On integral of a function over a simplex Help w/the following general calculation and references would be appreciated.
Let $ABC$ be a triangle in the plane. 
 Then for any linear function of two variables $u$. 
$$
\int_{\triangle}|\nabla u|^2=\gamma_{AB}(u(A)-u(B))^2+
\gamma_{AC}(u(A)-u(C))^2+\gamma_{BC}(u(B)-u(C))^2,
$$
 where
$$
\gamma_{AB}=\frac{1}{2}\cot(\angle C),
\gamma_{AC}=\frac{1}{2}\cot(\angle B),
\gamma_{BC}=\frac{1}{2}\cot(\angle A).
$$
What is a good reference for the formula?
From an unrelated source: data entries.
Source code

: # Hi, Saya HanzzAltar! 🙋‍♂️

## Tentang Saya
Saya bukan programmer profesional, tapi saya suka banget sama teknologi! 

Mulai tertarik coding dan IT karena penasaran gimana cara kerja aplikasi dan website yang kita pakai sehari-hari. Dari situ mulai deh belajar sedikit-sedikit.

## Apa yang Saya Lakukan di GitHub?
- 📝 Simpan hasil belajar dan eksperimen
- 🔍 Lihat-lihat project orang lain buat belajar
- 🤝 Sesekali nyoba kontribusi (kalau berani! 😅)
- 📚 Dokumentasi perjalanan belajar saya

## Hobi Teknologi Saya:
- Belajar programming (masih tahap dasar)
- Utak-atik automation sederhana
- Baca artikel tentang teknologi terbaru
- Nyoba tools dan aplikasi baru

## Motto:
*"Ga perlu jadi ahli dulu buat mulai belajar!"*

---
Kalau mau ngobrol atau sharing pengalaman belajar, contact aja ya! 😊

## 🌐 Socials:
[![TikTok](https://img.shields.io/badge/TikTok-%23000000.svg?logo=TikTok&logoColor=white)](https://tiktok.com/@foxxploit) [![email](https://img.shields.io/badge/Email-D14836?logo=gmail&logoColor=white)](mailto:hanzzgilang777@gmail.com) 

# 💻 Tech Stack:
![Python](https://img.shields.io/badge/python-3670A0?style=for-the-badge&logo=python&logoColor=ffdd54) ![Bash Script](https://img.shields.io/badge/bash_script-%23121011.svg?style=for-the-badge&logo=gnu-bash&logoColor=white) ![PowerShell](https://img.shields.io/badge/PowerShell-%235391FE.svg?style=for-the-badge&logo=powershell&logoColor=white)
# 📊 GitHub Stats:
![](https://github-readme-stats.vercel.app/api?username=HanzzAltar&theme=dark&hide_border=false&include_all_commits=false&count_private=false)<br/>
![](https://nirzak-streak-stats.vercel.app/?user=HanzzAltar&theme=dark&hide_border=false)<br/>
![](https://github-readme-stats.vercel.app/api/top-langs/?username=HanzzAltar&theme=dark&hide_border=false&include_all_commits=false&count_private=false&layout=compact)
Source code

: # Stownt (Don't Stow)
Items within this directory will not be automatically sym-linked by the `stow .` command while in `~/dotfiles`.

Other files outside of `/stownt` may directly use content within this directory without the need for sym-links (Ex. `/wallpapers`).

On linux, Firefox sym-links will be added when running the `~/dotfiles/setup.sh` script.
Is it due to R. Duffin?
Is there generalization to linear functions of three variables? The number of parameters fits (in any $nD$), and it seems like one needs to calculate 6x6 Cayley-Menger like determinants, but it's difficult and the geometric interpretation is not clear.
Thank you.
 A: The solution by @Shuhao Cao is nice. However it is too long to follow. There is a short way to do this. It is easy to check that $\int_{\Delta}|\nabla u|^2$ is invariant under translation  and rotation 
$$ x\to x+h,y\to y+k, x\to x\cos\theta-y\sin\theta,y\to x\sin\theta+y\cos\theta.$$
Thus we can take the coordinates of $A,B,C$ as
$$ A(0,0), B(x_B,0), C(x_C,y_C) $$
respectively, from which we obtain
$$ \cot A=\frac{x_C}{y_C}, \cot B=\frac{x_B-x_C}{y_C}, |\Delta|=\frac{1}{2}x_By_C. $$
From the identity 
$$ \cot A\cot B+\cot B\cot C+\cot C\cot A=1$$
we have
$$ \cot C= \frac{-x_Bx_C+x_C^2+y_C^2}{x_By_C}$$
Let $u=\alpha x+\beta y+\gamma$ and hence $|\nabla u|^2=\alpha^2+\beta^2$. So we have to show the following identity
$$ (\alpha^2+\beta^2)|\Delta|=\frac{1}{2}\alpha^2 x_B^2\cot C+\frac{1}{2}(\alpha x_C-\beta y_C)^2\cot B+\frac{1}{2}[\alpha (x_B-x_C)-\beta y_C]^2\cot A.$$
Note 
\begin{eqnarray*}
RHS&=&\frac{\alpha^2}{2}[x_B^2\cot C+x_C^2\cot B+(x_B-x_C)^2\cot A]\\
&&+\frac{\alpha^2}{2}y_C^2(\cot B+\cot A)+\alpha\beta[-x_Cy_C\cot B+(x_B-x_C)\cot A].
\end{eqnarray*}
It is easy to check
$$ y_C^2(\cot B+\cot C)=x_By_C,-x_Cy_C\cot B+(x_B-x_C)\cot A=0 $$
and 
$$ x_B^2\cot C+x_C^2\cot B+(x_B-x_C)^2\cot A=x_By_C. $$
Thus 
$$ RHS=(\alpha^2+\beta^2)|\Delta|=LHS. $$
A: Let $(x_k, y_k,z_k)$ be four points in 3D. Then for a linear function 
$$u(x,y,z)=Ax+By+Cz+D,$$ 
and
$$ x_{kl}=x_k-x_l, \dots $$
matching coefficients in the identity in question, one gets the following system of equations:
$$
\begin{pmatrix}
x_{12}^2 & x_{13}^2 & \dots & x_{34}^2 \\
y_{12}^2 & y_{13}^2 & \dots & y_{34}^2 \\
z_{12}^2 & \dots & \dots & \dots \\
x_{12}y_{12} & x_{13}y_{13} & \dots & \dots \\
x_{12}z_{12} & \dots & \dots & \dots \\
y_{12}z_{12} & y_{13}z_{13} & \dots & y_{34}z_{34} \\
\end{pmatrix}
\begin{pmatrix}
\gamma_{12} \\ \gamma_{13} \\ \dots \\ \dots \\ \dots \\ \gamma_{34}
\end{pmatrix} =
Vol_{\triangle} 
\begin{pmatrix}
1 \\ 1 \\ 1  \\ 0 \\ 0 \\ 0
\end{pmatrix},
$$
where
$$ x_{kl}+x_{lm}+x_{mk}=0, \dots $$
 Can these expression be simplified? Is there geometric interpretation of the solution?